Réduire la densité d’animaux dans les zones proches des foyers d’influenza aviaire hautement pathogène (IAHP), tel était l’objectif de l’interdiction des mises en place de volailles d’un jour, dans les communes du Sud-Ouest situées jusqu’à 20 km des foyers. Il s’agit d’un rayon de 10 km supplémentaires par rapport aux zones de surveillance déjà existantes.

 

« Compte tenu de la situation, cette zone supplémentaire initialement prévue jusqu’au 7 janvier est maintenue jusqu’au 14 janvier 2022. L’encadrement des mouvements d’animaux pourrait y être renforcé », indique Cécile Bigot-Dekeyzer, préfète du département des Landes, dans un communiqué publié le 5 janvier 2021.

 

> À lire aussi : Grippe aviaire, « La luzerne aide mes poules à s’adapter au confinement » (Vidéo) (04/01/2022)

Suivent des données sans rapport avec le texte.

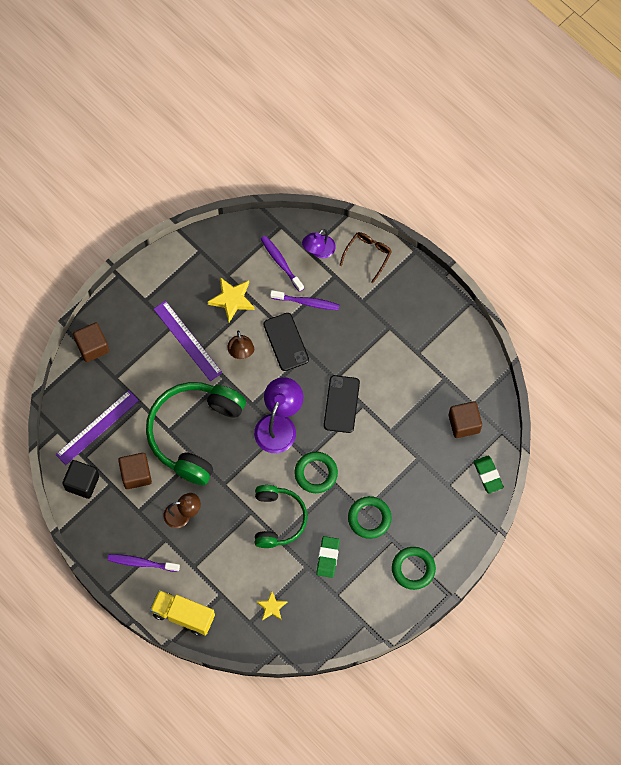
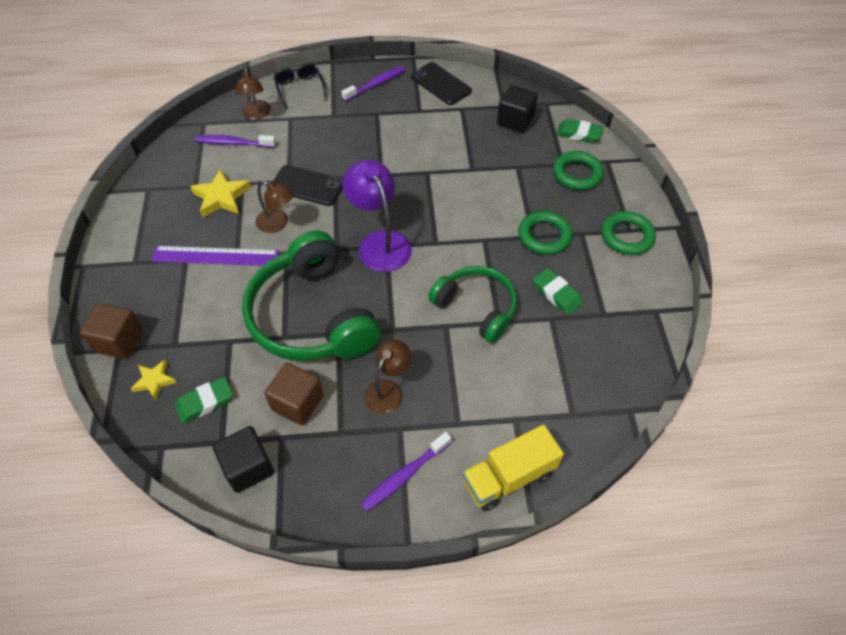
camera: 50 degrees left, 15 degrees down
(97, 427) = (205, 402): purple ruler -> green eraser
(271, 607) = (571, 380): yellow star -> yellow star (154, 381)
(307, 302) = (290, 149): purple toothbrush -> purple toothbrush (376, 84)
(316, 473) = (458, 246): green ring -> green ring (577, 174)
(318, 251) = (256, 114): purple lamp -> brown lamp
(341, 404) = (410, 185): black phone -> black phone (440, 84)
(367, 255) = (300, 89): brown glasses -> black glasses
(464, 424) = (515, 121): brown cube -> black cube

Ouverture d’une « plate-forme » de dépeuplement

Pour assurer les dépeuplements préventifs « indispensables pour freiner la progression du virus », une plate-forme « qui permet d’augmenter significativement les capacités d’abattage » sera opérationnelle à partir du vendredi 7 janvier, indique la préfecture des Landes.

 

« Son fonctionnement est confié à l’entreprise GT Logistics, sous contrat direct avec le ministère de l’Agriculture et de l’Alimentation, associée aux activités périphériques nécessaires (transport des oiseaux, nettoyage et désinfection des camions et des caisses de transport…) », précise l’autorité locale.

 

> À lire aussi : La grippe aviaire touche 41 élevages en France (04/01/2022)

Abattage des foyers sous 24 heures

Selon la préfète, « l’importante préparation et la mobilisation des services de l’État dans les Landes ont permis de respecter un délai maximal de 24 heures entre la découverte d’une suspicion et l’abattage total des animaux, y compris les week-ends et les jours fériés. Dans les Landes, au 4 janvier, près de 75 000 palmipèdes et de 80 000 volailles ont été abattus.

 

Au 5 janvier, le département comptait 22 élevages touchés par le virus H5N1, dont 11 élevages de palmipèdes, 8 de volailles et 3 élevages mixtes. « Les foyers se concentrent aujourd’hui dans une dizaine de communes reparties entre Cazalis et Samadet, dans un ensemble limitrophe des Pyrénées-Atlantiques et du Gers », indique la préfecture.